Quindici anni dopo Piercamillo Davigo, protagonista di quella stagione come pubblico ministero a Milano, e Grazia Mannozzi, docente di diritto penale all'Università dell'Insubria, si interrogano, in un corposo volume, sugli esiti di quella vicenda e, più in generale, sulla situazione della corruzione nel nostro paese in un ampio e significativo lasso di tempo, comprensivo dei venti anni che vanno dal 1983 al 2002. Le domande sono esplicite: "In che misura è affiorata la corruzione? Quale può essere lo scarto fra criminalità registrata e criminalità sommersa? In quali regioni la corruzione è emersa di più? Come si colloca la corruzione italiana nel panorama mondiale? Con quale efficacia ha reagito il sistema? Quante condanne definitive sono seguite alle inchieste? Qual è stata la severità media delle sanzioni concretamente irrogate?". Le risposte elaborate a partire da dati di provenienze diverse ma, soprattutto, giudiziari sono stimolanti e articolate, pur nella difficoltà di districarsi fra statistiche lacunose e insufficienti (vizio antico del nostro sistema), mancata collaborazione del ministero dell'Interno (sordo alle richieste degli autori, ed è da solo un dato di grande significato sulle ragioni della situazione italiana) e difficoltà di misurare il "numero oscuro" del fenomeno (per definizione ingente, con riferimento a reati "a vittima muta" o "a vittima inibita" come sono rispettivamente corruzione e concussione).
L'importanza e l'originalità (almeno per il nostro paese) del lavoro di Davigo e Mannozzi sta nel suo svilupparsi su elementi di fatto spesso inediti e analizzati con rigore, che va detto subito offrono una fotografia della realtà assai inquietante.

Le consegne -
1) Secondo il brano, quale incarico ricopre Grazia Mannozzi?
2) Ripeta dal brano il passo che va da "L'importanza e l'originalità" fino a "realtà assai inquietante.".

Voci fornite -
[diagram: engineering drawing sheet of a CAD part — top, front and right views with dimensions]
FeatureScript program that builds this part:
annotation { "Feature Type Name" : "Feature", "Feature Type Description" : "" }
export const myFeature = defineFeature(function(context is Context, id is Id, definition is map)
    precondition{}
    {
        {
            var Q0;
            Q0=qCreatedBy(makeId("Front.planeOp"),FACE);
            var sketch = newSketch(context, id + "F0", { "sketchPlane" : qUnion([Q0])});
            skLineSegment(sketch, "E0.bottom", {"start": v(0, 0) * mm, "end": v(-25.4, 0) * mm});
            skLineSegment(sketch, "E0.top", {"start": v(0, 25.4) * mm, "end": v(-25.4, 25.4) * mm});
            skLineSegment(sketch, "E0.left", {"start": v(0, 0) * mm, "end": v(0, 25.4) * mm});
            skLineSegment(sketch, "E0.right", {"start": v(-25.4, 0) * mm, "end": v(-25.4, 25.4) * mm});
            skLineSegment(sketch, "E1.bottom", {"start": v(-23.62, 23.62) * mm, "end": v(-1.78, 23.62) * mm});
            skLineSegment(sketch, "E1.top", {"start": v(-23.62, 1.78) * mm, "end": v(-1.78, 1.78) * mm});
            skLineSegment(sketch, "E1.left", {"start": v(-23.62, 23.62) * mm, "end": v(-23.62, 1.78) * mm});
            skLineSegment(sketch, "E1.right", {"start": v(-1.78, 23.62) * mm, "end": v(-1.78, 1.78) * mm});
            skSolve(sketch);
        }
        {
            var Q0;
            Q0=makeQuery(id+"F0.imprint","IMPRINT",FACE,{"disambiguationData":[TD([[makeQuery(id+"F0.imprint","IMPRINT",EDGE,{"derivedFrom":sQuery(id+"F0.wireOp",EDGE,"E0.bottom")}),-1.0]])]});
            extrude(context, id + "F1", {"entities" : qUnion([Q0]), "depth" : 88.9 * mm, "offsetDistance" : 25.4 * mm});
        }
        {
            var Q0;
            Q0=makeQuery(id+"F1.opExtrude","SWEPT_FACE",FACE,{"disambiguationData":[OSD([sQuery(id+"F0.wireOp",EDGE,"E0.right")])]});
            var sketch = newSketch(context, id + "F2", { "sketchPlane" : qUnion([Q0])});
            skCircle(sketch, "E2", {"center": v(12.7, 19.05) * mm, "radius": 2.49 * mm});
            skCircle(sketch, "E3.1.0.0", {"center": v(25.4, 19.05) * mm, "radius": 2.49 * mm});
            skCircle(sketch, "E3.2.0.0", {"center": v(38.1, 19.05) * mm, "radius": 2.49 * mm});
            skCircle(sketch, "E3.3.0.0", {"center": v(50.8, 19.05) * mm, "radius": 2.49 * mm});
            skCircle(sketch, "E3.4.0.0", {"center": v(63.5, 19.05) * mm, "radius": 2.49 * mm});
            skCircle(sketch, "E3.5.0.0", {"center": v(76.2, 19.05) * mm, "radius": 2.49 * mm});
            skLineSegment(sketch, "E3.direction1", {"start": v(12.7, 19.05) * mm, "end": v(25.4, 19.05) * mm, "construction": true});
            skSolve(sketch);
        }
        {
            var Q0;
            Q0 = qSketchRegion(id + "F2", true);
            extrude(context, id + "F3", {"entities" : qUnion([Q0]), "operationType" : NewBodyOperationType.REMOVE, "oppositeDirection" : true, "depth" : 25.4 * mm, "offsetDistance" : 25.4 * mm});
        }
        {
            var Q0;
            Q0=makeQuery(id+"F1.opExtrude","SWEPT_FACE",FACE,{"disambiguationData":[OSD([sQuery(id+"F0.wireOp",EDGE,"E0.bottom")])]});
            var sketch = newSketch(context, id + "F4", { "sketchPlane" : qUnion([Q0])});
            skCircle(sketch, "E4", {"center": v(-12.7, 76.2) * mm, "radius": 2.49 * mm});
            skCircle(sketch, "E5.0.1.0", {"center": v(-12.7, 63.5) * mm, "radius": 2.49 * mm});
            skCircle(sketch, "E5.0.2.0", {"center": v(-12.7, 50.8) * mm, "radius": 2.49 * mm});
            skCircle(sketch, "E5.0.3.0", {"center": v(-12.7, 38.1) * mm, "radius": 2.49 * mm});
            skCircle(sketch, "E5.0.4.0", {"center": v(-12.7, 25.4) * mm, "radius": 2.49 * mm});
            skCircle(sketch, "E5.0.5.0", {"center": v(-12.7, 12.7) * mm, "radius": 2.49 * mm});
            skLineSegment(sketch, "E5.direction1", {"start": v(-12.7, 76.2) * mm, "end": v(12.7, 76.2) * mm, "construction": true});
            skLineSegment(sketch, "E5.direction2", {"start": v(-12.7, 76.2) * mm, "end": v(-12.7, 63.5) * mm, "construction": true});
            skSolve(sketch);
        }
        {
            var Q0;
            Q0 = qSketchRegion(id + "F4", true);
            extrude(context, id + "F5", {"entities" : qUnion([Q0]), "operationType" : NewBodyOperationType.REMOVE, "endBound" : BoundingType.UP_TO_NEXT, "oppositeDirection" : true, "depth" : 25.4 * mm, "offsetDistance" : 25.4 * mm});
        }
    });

Soluzioni dell'esercizio -
1) È docente di diritto penale all'Università dell'Insubria.

2)
L'importanza e l'originalità (almeno per il nostro paese) del lavoro di Davigo e Mannozzi sta nel suo svilupparsi su elementi di fatto spesso inediti e analizzati con rigore, che va detto subito offrono una fotografia della realtà assai inquietante.